I can answer this question :slight_smile: Yes, this is mainly about the compilation time - in C++ programmers usually try to reduce dependencies: if you do not need some declarations, you do not include them. Modern compilers have different tricks to help you (for example, clang compiles ROOT in 5 minutes on my mac), but still, you’d better avoid redundant inclusions - this is additional work for compiler in general to parse again and again something it does not really need.

Philippe & Timur

Thanks :smiley:

Olivier

[quote]I cannot put the code you sent in the trunk[/quote]This release was absolutly not meant to be put in the trunk (sorry for the misunderstanding).

[quote]I see you have changed the standard ctor[/quote]Yes, the former “triple constuctor” was just a dummy ctor I’ve posted to get some feedback.
The ctor I’d like to add just requires 3 arguments: filename, format, delimiter.
So it conflicts with the standard/current one.
One way to cope with that is to use the Option_t argument of the standard/current ctor
since it has the right type (const char*) and is absolutly not used.
This is what I do in the standard/current ctor: if (strcomp(option,"")==0) { /* use standard/current ctor */ } else { /* use new delimiter specified ctor */ }Note: No changes to TGraph.h.

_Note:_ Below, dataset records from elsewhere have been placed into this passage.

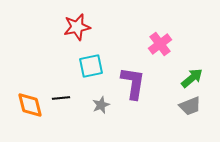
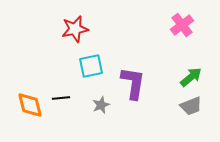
red star: moved 2 px left, 2 px down
pink cross: moved 22 px right, 19 px up
green arrow: moved 1 px left, 1 px up
gray trapezoid: moved 1 px right
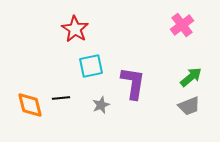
red star: rotated 28 degrees counterclockwise
gray trapezoid: moved 2 px left
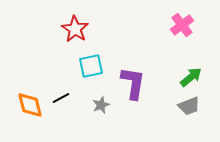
black line: rotated 24 degrees counterclockwise
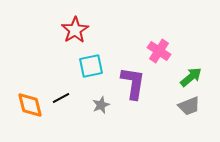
pink cross: moved 23 px left, 26 px down; rotated 20 degrees counterclockwise
red star: moved 1 px down; rotated 8 degrees clockwise
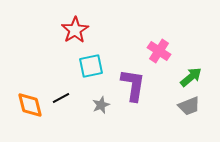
purple L-shape: moved 2 px down
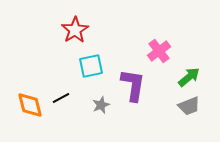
pink cross: rotated 20 degrees clockwise
green arrow: moved 2 px left
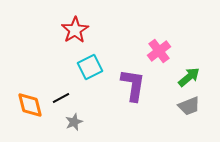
cyan square: moved 1 px left, 1 px down; rotated 15 degrees counterclockwise
gray star: moved 27 px left, 17 px down
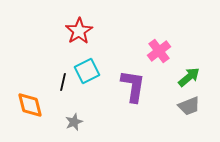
red star: moved 4 px right, 1 px down
cyan square: moved 3 px left, 4 px down
purple L-shape: moved 1 px down
black line: moved 2 px right, 16 px up; rotated 48 degrees counterclockwise
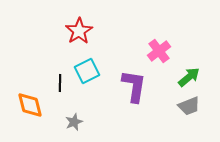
black line: moved 3 px left, 1 px down; rotated 12 degrees counterclockwise
purple L-shape: moved 1 px right
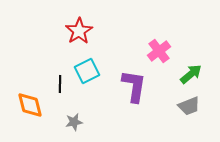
green arrow: moved 2 px right, 3 px up
black line: moved 1 px down
gray star: rotated 12 degrees clockwise
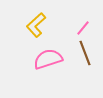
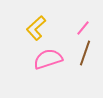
yellow L-shape: moved 3 px down
brown line: rotated 40 degrees clockwise
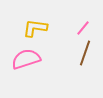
yellow L-shape: moved 1 px left; rotated 50 degrees clockwise
pink semicircle: moved 22 px left
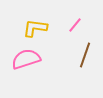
pink line: moved 8 px left, 3 px up
brown line: moved 2 px down
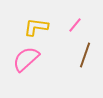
yellow L-shape: moved 1 px right, 1 px up
pink semicircle: rotated 24 degrees counterclockwise
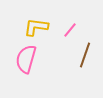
pink line: moved 5 px left, 5 px down
pink semicircle: rotated 32 degrees counterclockwise
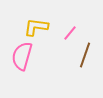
pink line: moved 3 px down
pink semicircle: moved 4 px left, 3 px up
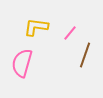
pink semicircle: moved 7 px down
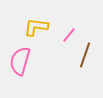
pink line: moved 1 px left, 2 px down
pink semicircle: moved 2 px left, 2 px up
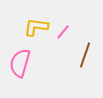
pink line: moved 6 px left, 3 px up
pink semicircle: moved 2 px down
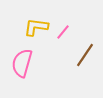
brown line: rotated 15 degrees clockwise
pink semicircle: moved 2 px right
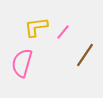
yellow L-shape: rotated 15 degrees counterclockwise
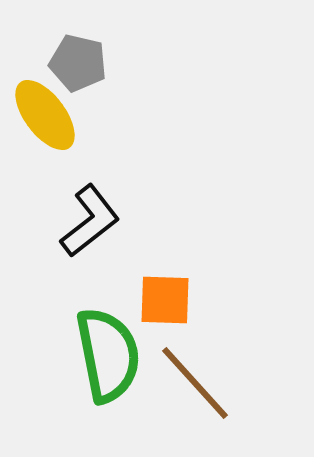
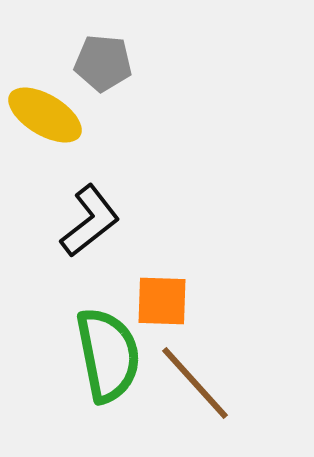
gray pentagon: moved 25 px right; rotated 8 degrees counterclockwise
yellow ellipse: rotated 22 degrees counterclockwise
orange square: moved 3 px left, 1 px down
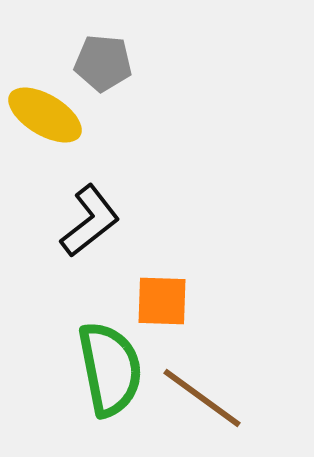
green semicircle: moved 2 px right, 14 px down
brown line: moved 7 px right, 15 px down; rotated 12 degrees counterclockwise
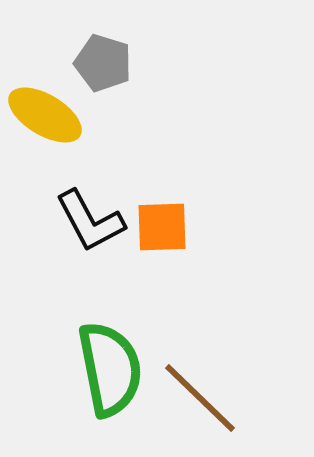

So, please find attached a first release candidate
properly formatted (using Root’s .astylerc, http://root.cern.ch/drupal/content/c-coding-conventions),
and successfully tested with today’s (30 sep 2011) 13h30’s trunk (5.31/01).

Cheers,
Z
tgraph_ctor3.tgz (22.8 KB)

Much better :slight_smile:
The Options parameter was not use before … may be we can call it delim ?
no option now means “old way” … an option means “a delimiter” …
To be think …

Renaming “option” to “delimiter” would be clearer for sure.
Note that for consistency the same modifications (renaming and ctor enhancement) should be applied to TGraphErrors and TGraph2D.
Cheers,
Z